Sismabonus, ecco la procedura informatica

L’idea alla base del progetto è che, fornendo ai professionisti uno strumento che ne semplifichi l’attività amministrativa, si riesca ad incentivarne l’utilizzo.

Come funziona?

La procedura informatica sarà così configurata:
ACCESSO UTENTE – IDENTIFICAZIONE, la procedura consentirà l’accesso da parte del professionista progettista implementando sin da subito l’integrazione con il Sistema Pubblico di Identità Digitale (SPIO);
GESTIONE PRATICHE, il professionista progettista avrà possibilità di creare/modificare la pratica per conto del contribuente/proprietario dell’immobile;

Leggi anche: Sismabonus? Facile e veloce col Portale nazionale delle classificazioni sismiche

IDENTIFICAZIONE DELL’IMMOBILE, ovvero il popolamento dei dati catastali (Foglio, Particella, Subalterno e coordinate geografiche espresse tramite latitudine/longitudine di due spigoli opposti della costruzione) avverrà attraverso integrazione con i dati del Catasto;
DESCRIZIONE DELLO STATO DI FATTO E DELLO STATO CONSEGUENTE L’INTERVENTO PROGETTATO, consentirà l’inserimento dei dati generali relativi all’intervento da realizzare e alla valutazione effettuata dal professionista progettista in merito alla classificazione sismica dell’immobile ante operam e post operam nonché la perizia asseverata e la relazione di collaudo.

Il CNI specifica che il prototipo elaborato prevede espressamente l’integrazione del portale con le altre basi di dati presenti all’interno della Piattaforma Digitale Nazionale Dati.
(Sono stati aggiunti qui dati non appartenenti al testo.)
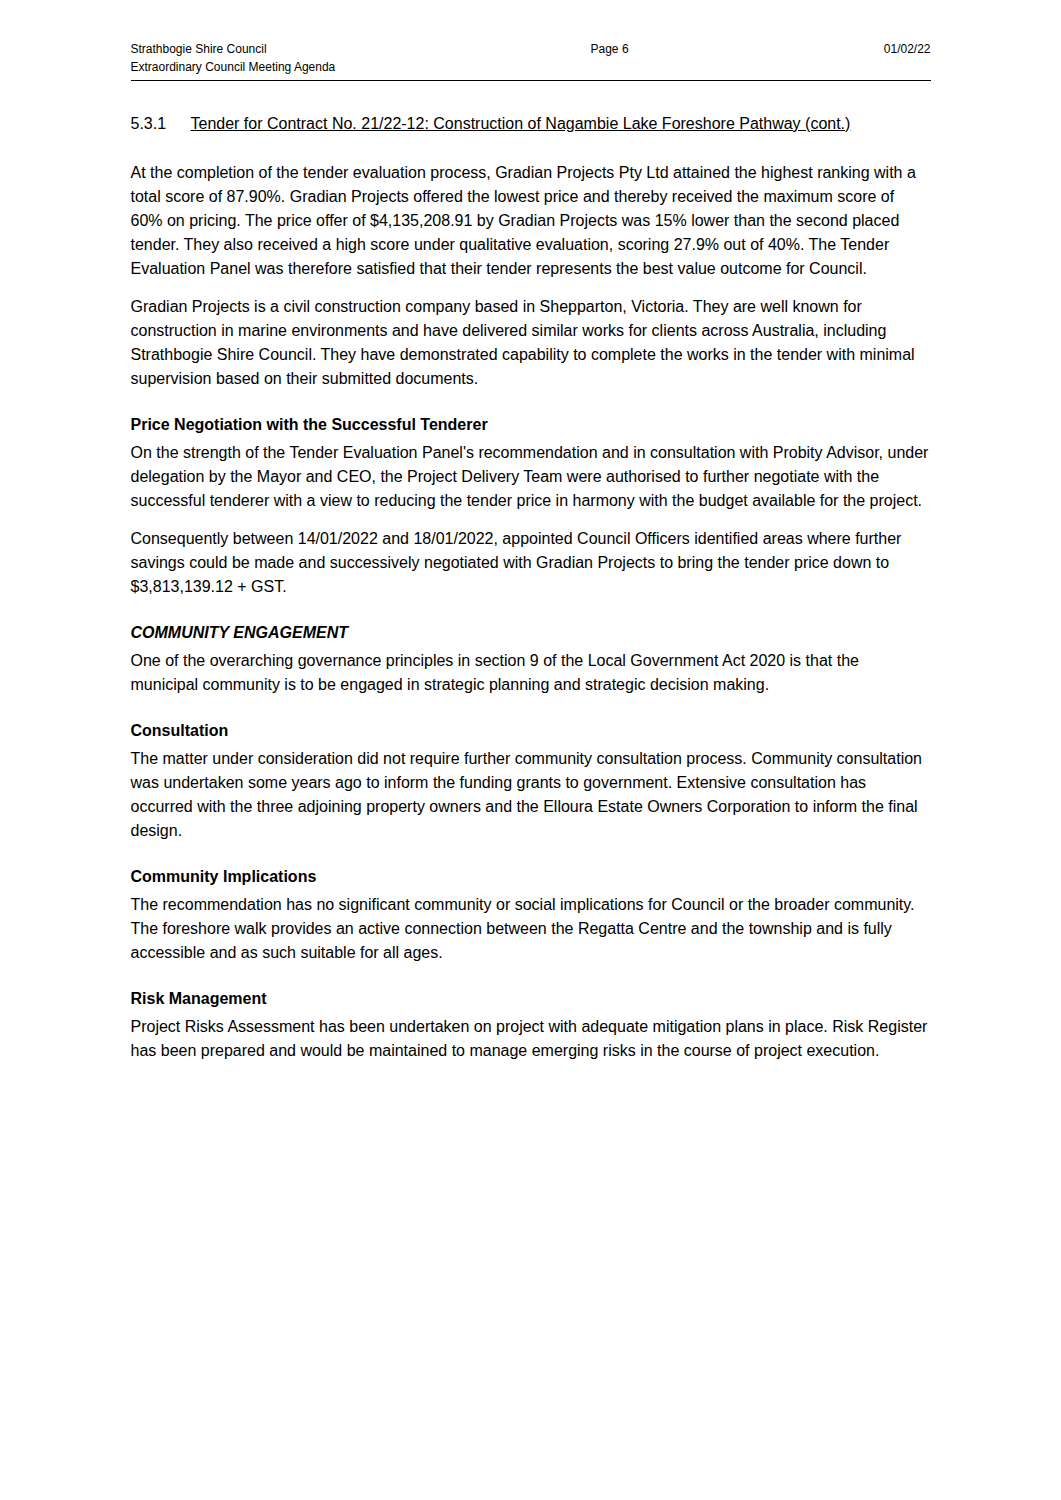Strathbogie Shire Council
Extraordinary Council Meeting Agenda
Page 6
01/02/22
5.3.1 Tender for Contract No. 21/22-12: Construction of Nagambie Lake Foreshore Pathway (cont.)
At the completion of the tender evaluation process, Gradian Projects Pty Ltd attained the highest ranking with a total score of 87.90%. Gradian Projects offered the lowest price and thereby received the maximum score of 60% on pricing. The price offer of $4,135,208.91 by Gradian Projects was 15% lower than the second placed tender. They also received a high score under qualitative evaluation, scoring 27.9% out of 40%. The Tender Evaluation Panel was therefore satisfied that their tender represents the best value outcome for Council.
Gradian Projects is a civil construction company based in Shepparton, Victoria. They are well known for construction in marine environments and have delivered similar works for clients across Australia, including Strathbogie Shire Council. They have demonstrated capability to complete the works in the tender with minimal supervision based on their submitted documents.
Price Negotiation with the Successful Tenderer
On the strength of the Tender Evaluation Panel's recommendation and in consultation with Probity Advisor, under delegation by the Mayor and CEO, the Project Delivery Team were authorised to further negotiate with the successful tenderer with a view to reducing the tender price in harmony with the budget available for the project.
Consequently between 14/01/2022 and 18/01/2022, appointed Council Officers identified areas where further savings could be made and successively negotiated with Gradian Projects to bring the tender price down to $3,813,139.12 + GST.
Community Engagement
One of the overarching governance principles in section 9 of the Local Government Act 2020 is that the municipal community is to be engaged in strategic planning and strategic decision making.
Consultation
The matter under consideration did not require further community consultation process. Community consultation was undertaken some years ago to inform the funding grants to government. Extensive consultation has occurred with the three adjoining property owners and the Elloura Estate Owners Corporation to inform the final design.
Community Implications
The recommendation has no significant community or social implications for Council or the broader community. The foreshore walk provides an active connection between the Regatta Centre and the township and is fully accessible and as such suitable for all ages.
Risk Management
Project Risks Assessment has been undertaken on project with adequate mitigation plans in place. Risk Register has been prepared and would be maintained to manage emerging risks in the course of project execution.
In conclusione alla Circolare, ecco l’appello rivolto a professionisti ingegneri: «Al fine di meglio definire la struttura e le funzionalità che potranno essere offerte dal PNCS, Il Dipartimento Casa Italia ha chiesto al Consiglio Nazionale degli Ingegneri di segnalare 1 o 2 nominativi, per ciascun Ordine Territoriale, di professionisti con specifica esperienza nella realizzazione di verifiche di vulnerabilità sismica e di interventi di ristrutturazione edilizia per il miglioramento della classe di rischio degli immobili. A questi ingegneri professionisti verrà chiesto di fornire ogni utile suggerimento in relazione al prototipo elaborato».